O Profeta aconselhou uma muçulmana, de nome Fatimah bint Qais, a não
se casar com um determinado homem porque ele era conhecido por bater
em mulheres: "Eu fui ao Profeta e disse: Abul Jahm e Mu´awiah me
propuseram casamento. O Profeta (a titulo de conselho) disse: Quanto a
Mu´awiah, ele é muito pobre, e quanto a Abul Jahm, ele está acostumado
a bater em mulheres (Muslim).
Deve-se notar que o Talmud sanciona a surra na esposa, como castigo
com fins disciplinares (7). O marido não fica restrito àqueles casos de
lascívia. Ele pode bater em sua esposa, mesmo que ela se recuse a fazer
seus serviços domésticos. Além disso, ele não se limita apenas àqueles
casos de punição leve. Ele pode quebrar a teimosia da esposa com
chibatadas ou deixando-a com fome (8).
Para a esposa, cuja a má conduta do marido é causa para o fim do
casamento, o Alcorão oferece os seguinte conselho: "Se a esposa teme a
crueldade ou a deserção em sua parte, não há mal que eles façam um
acordo amigável entre si; e tal acordo é o melhor" (4:128).
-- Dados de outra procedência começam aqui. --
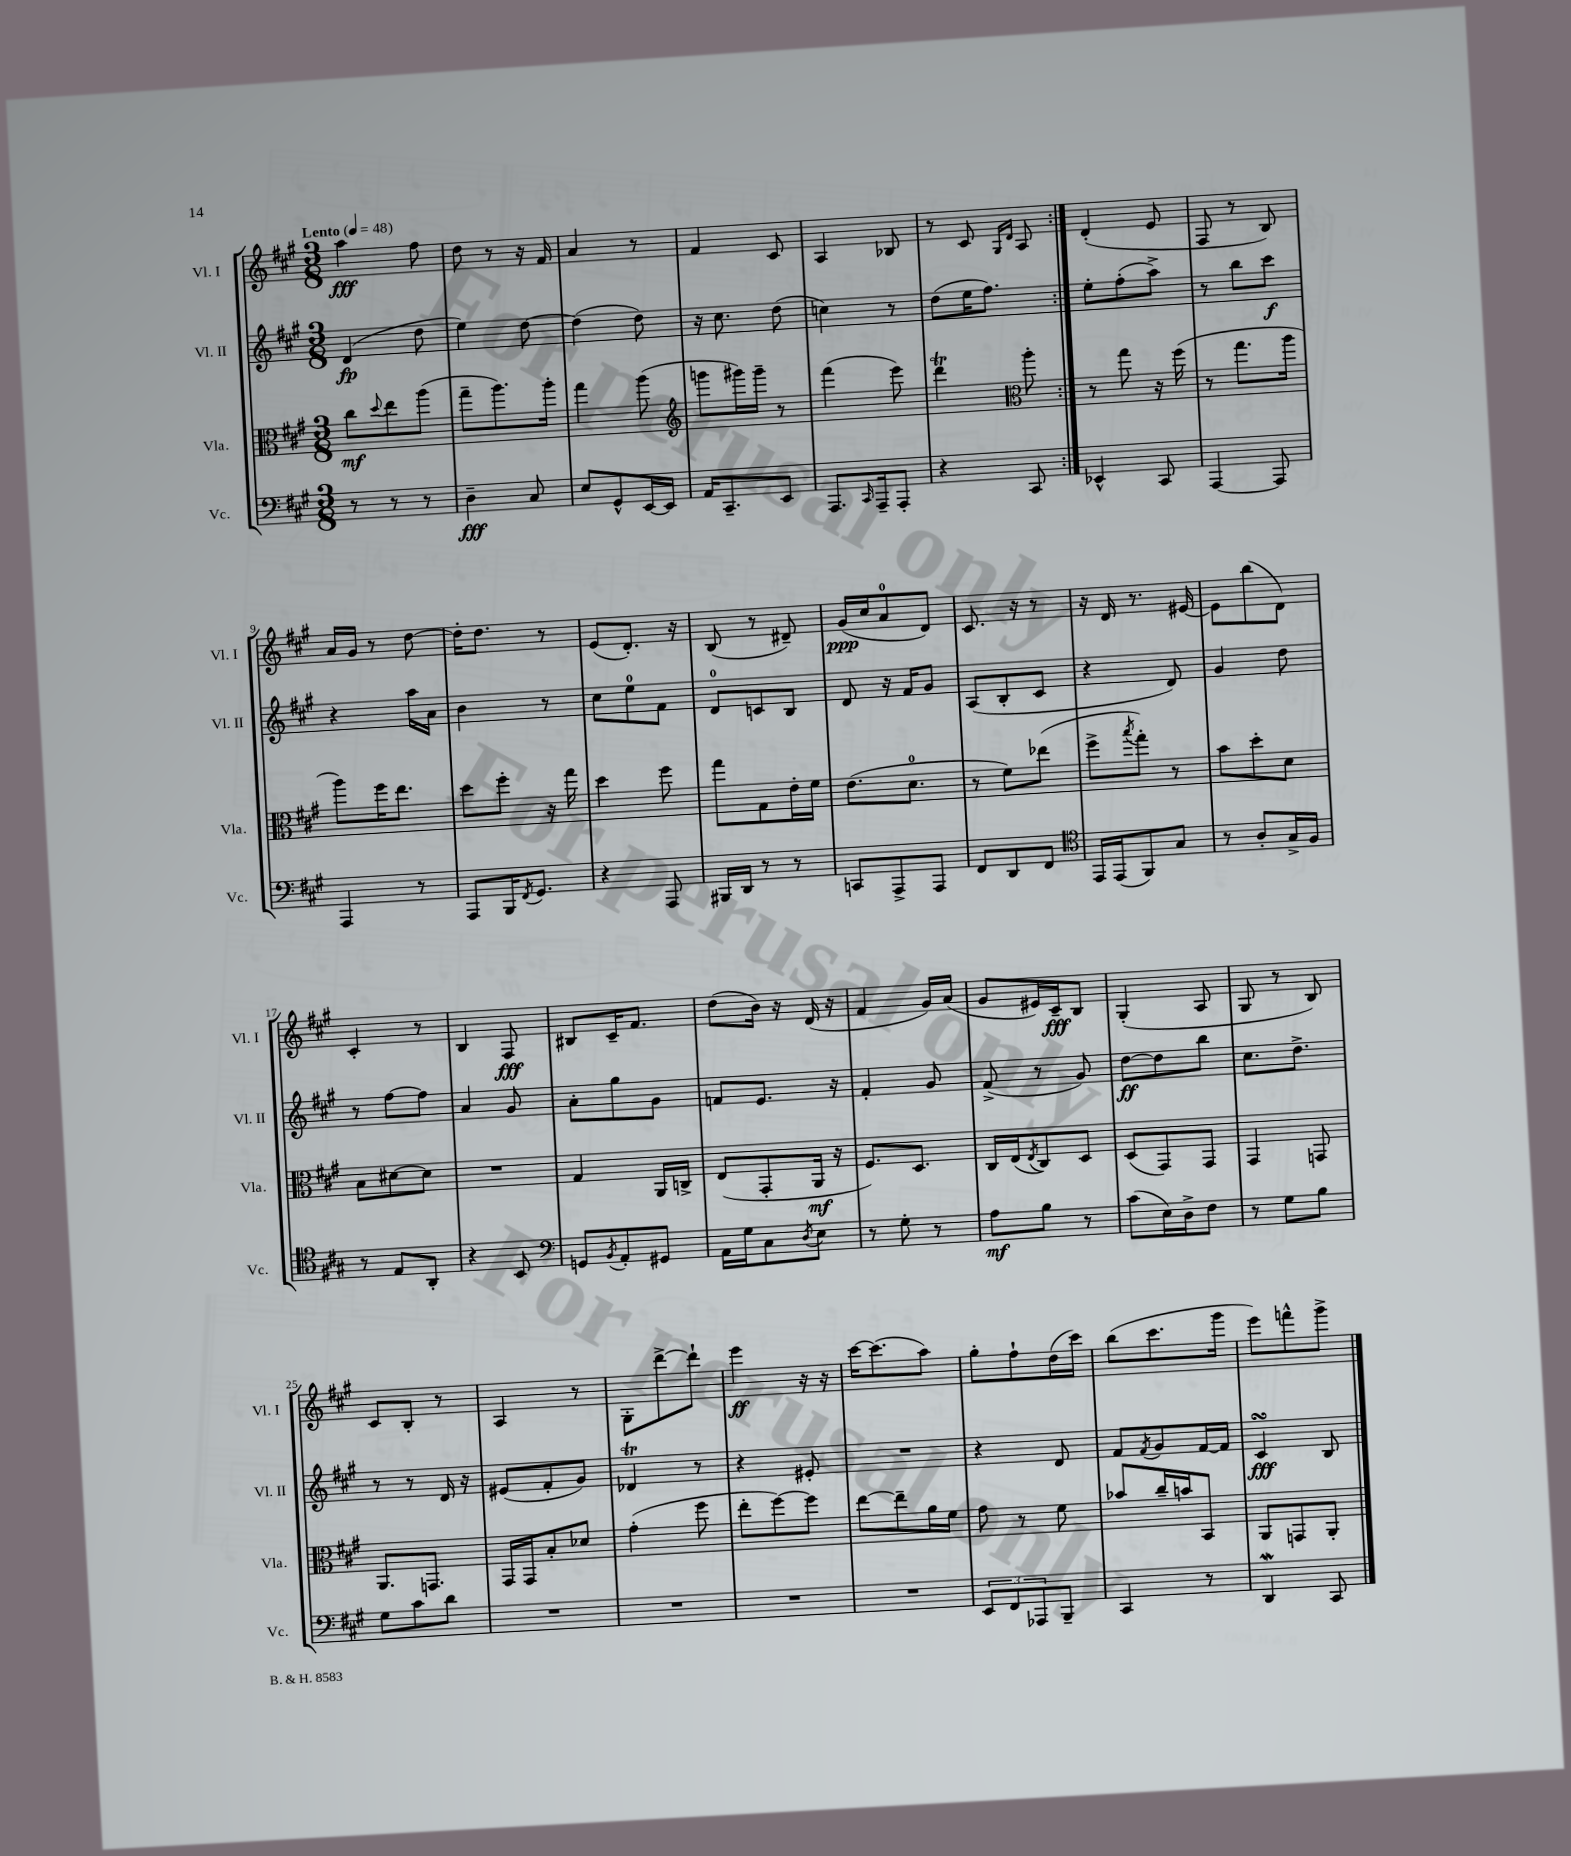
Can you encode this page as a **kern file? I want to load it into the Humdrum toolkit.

**kern	**kern	**kern	**kern
*staff4	*staff3	*staff2	*staff1
*clefF4	*clefC3	*clefG2	*clefG2
*k[f#c#g#]	*k[f#c#g#]	*k[f#c#g#]	*k[f#c#g#]
*M3/8	*M3/8	*M3/8	*M3/8
*MM48	*MM48	*MM48	*MM48
8r	8cc#	(4d	4aa
.	8qqdd	.	.
8r	8ee	.	.
8r	(8aa	8dd	8ff#
=	=	=	=
4D~	8gg#~	4ee)	8dd
.	8.aa)	.	8r
8C#	.	[8dd	16r
.	16aa'	.	16f#
=	=	=	=
8E	4gg#	(4dd]	4a
8GG#^^	.	.	.
[16EE	(8aa	8dd)	8r
16EE]	.	.	.
=	=	=	=
*	*clefG2	*	*
16AA	8ggg	16r	4f#
8.CC#~	.	8.cc#	.
.	16ggg#)	.	.
.	16ggg#~	.	.
8EE	8r	(8dd	8c#
=	=	=	=
8.AAA	(4fff#	4cc)	4A
16qqCC#	.	.	.
16AAA~	.	.	.
8AAA'	8eee)	8r	8B-
=	=	=	=
4r	4ddd	(8dd	8r
.	.	16ee	8c#
.	.	8.ff#)	.
*	*clefC3	*	*
.	.	.	16qqG#
.	.	.	16qqd
8CC#	8aa'	.	8A
=:|!	=:|!	=:|!	=:|!
4EE-^^	8r	8ee'	(4d'
.	8gg#	(8ff#'	.
8CC#	16r	8aa^)	8e
.	(16ff#	.	.
=	=	=	=
[4AAA	8r	8r	8F#
.	8.gg#	8bb	8r
8AAA]	.	8ccc#	8B)
.	16aa	.	.
=	=	=	=
4AAA	8aa)	4r	16a
.	.	.	16g#
.	16ff#	.	8r
.	8.ee	.	.
8r	.	16aa	[8dd
.	.	16a	.
=	=	=	=
8AAA	8dd	4b	16dd']
.	.	.	8.dd
16BBB	8ff#'	.	.
8qFF#	.	.	.
8.GG#	.	.	.
.	16r	8r	8r
.	16gg#	.	.
=	=	=	=
4r	4dd	8cc#	(8e
.	.	8ee	8.d')
8AAA	8ff#	8f#	.
.	.	.	16r
=	=	=	=
16BBB#	8gg#	8d	(8B
16DD	.	.	.
8r	8G#	8c	8r
8r	16e'	8B	8d#~)
.	16f#	.	.
=	=	=	=
8CC	(8.e	8d	(16g#
.	.	.	16cc#
8AAA^	.	16r	8a
.	8.d	16f#	.
8AAA	.	8g#	8d)
=	=	=	=
8FF#	8r	(8A	8.c#
8DD	8f#)	8B'	.
.	.	.	16r
8FF#	(8ee-	8c#	8r
=	=	=	=
*clefC4	*	*	*
16EE	8ff#^	4r	16r
(16EE	.	.	16d
.	8qbb	.	.
8FF#)	8gg#')	.	8.r
8G#	8r	8d)	.
.	.	.	[16e#
=	=	=	=
8r	8b	4g#	8e#]
8A'	8dd'	.	(8bb
16G#^	8d	8dd	8d)
16F#	.	.	.
=	=	=	=
8r	8B	8r	4c#'
8E	[8d#	[8ff#	.
8AA'	8d#]	8ff#]	8r
=	=	=	=
4r	4.r	4a	4B
8BB	.	8g#	8F#
=	=	=	=
*clefF4	*	*	*
8GG	4G#	8a'	8B#
8qBB	.	.	.
8AA'	.	8gg#	16c#~
.	.	.	8.f#
8GG#	16AA	8g#	.
.	16C^	.	.
=	=	=	=
16AA	(8E	8f	(8dd
16G#	.	.	.
8C#	8GG#'	8.e	16b)
.	.	.	16r
8qD	.	.	.
8E	16AA	.	(16d
.	16r	16r	16r
=	=	=	=
8r	8.F#)	4f#'	4f#
8G#'	.	.	.
.	8.D	.	.
8r	.	8g#	16g#)
.	.	.	(16a
=	=	=	=
8A	16C#	(8f#^	8g#
.	(16E	.	.
.	8qE	.	.
8B	8C#)	8r	16e#)
.	.	.	16c#~
8r	8D	8g#)	8B
=	=	=	=
(8c#	(8D	[8dd	(4G#'
16E)	8GG#)	8dd]	.
16D^	.	.	.
8F#	8GG#	8bb	8A
=	=	=	=
8r	4GG#	8.cc#	8G#
8G#	.	.	8r
.	.	8.dd^	.
8B	8GG	.	8B)
=	=	=	=
8G#	8.AA	8r	8c#
8c#	.	8r	8B'
.	8.GG	.	.
8d	.	16d	8r
.	.	16r	.
=	=	=	=
4.r	16GG#	(8e#	4A
.	16GG#	.	.
.	8B'	8f#'	.
.	8d-	8g#)	8r
=	=	=	=
4.r	(4g#'	4d-	8G#'
.	.	.	[8ddd^
.	8ff#	8r	8ddd`]
=	=	=	=
4.r	8ee'	4r	4eee
.	[8ff#)	.	.
.	8ff#]	8e#'	16r
.	.	.	16r
=	=	=	=
4.r	[8ee	4.r	[16ccc#
.	.	.	(8.ccc#]
.	8ee~]	.	.
.	16a	.	8aa)
.	16f#	.	.
=	=	=	=
12EE	8g#	4r	8gg#'
12FF#	.	.	.
.	8r	.	8ff#`
12AAA-	.	.	.
8BBB~	8f#	8d	(16dd
.	.	.	16ccc#)
=	=	=	=
4CC#	8b-	8f#	(8bb
.	.	8qf#	.
.	16cc#~	8g#	8.ccc#
.	16b	.	.
8r	8BB	[16f#	.
.	.	16f#]	16ggg#
=	=	=	=
4DD	8AA	4c#	8eee)
.	8GG	.	8fff^^
8CC#	8AA'	8B	8ggg#^
==	==	==	==
*-	*-	*-	*-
Neste caso,
aconselha-se à mulher a procurar a reconciliação com seu marido (com
ou sem a assistência familiar). É de se notar que o Alcorão não aconselha
a esposa a valer-se da abstenção do sexo. A razão para este disparate
pode ser para proteger a esposa de uma reação física violenta pelo já
raivoso marido.
Tal reação física violenta será muito pior, tanto para o marido quanto
para a esposa, além de prejudicar mais ainda o casamento. Alguns
exegetas têm sugerido que a corte pode aplicar aquelas medidas contra o
marido em nome da esposa. Quer dizer, a corte primeiro repreende o
marido rebelde e, então, proíbe-o de deitar-se com ela e, finalmente,
executa uma surra simbólica (9).
Em resumo, o Islam oferece aos casais muçulmanos conselhos muito
mais viáveis para salvar-lhes o casamento em caso de problemas e
tensão. Se uma das partes prejudica a relação matrimonial, a outra parte é
aconselhada pelo Alcorão a fazer o que for possível e efetivo para salvar
esta sagrada bênção. Se todas as providências falharem, o Islam permite
aos casais se separarem pacífica e cabalmente.
Fonte: A mulher no Islam المراه في الإسلام
Fonte: A mulher no Islam المراه في الإسلام
REFERÊNCIAS BIBLIOGRÁFICAS
1. Epstein, op. cit., p. 196.
2. Swidler, op. cit., pp. 162-163.
3. The Toronto Star, Apr. 8, 1995.
4. Sabiq, op. cit., pp. 318-329. Ver também Muhammad al Ghazali,
Qadaya al Mar'aa bin al Taqaleed al Rakida wal Wafida (Cairo: Dar al
Shorooq, 4th edition, 1992) pp. 178-180.
5. Ibid., pp. 313-318.
6. David W. Amram, The Jewish Law of Divorce According to Bible
and Talmud ( Philadelphia: Edward Stern & CO., Inc., 1896) pp. 125-
126.
7. Epstein, op. cit., p. 219.
8. Ibid, pp 156-157.
9. Muhammad Abu Zahra, Usbu al Fiqh al Islami (Cairo: al Majlis al
A'la li Ri'ayat al Funun, 1963) p. 66.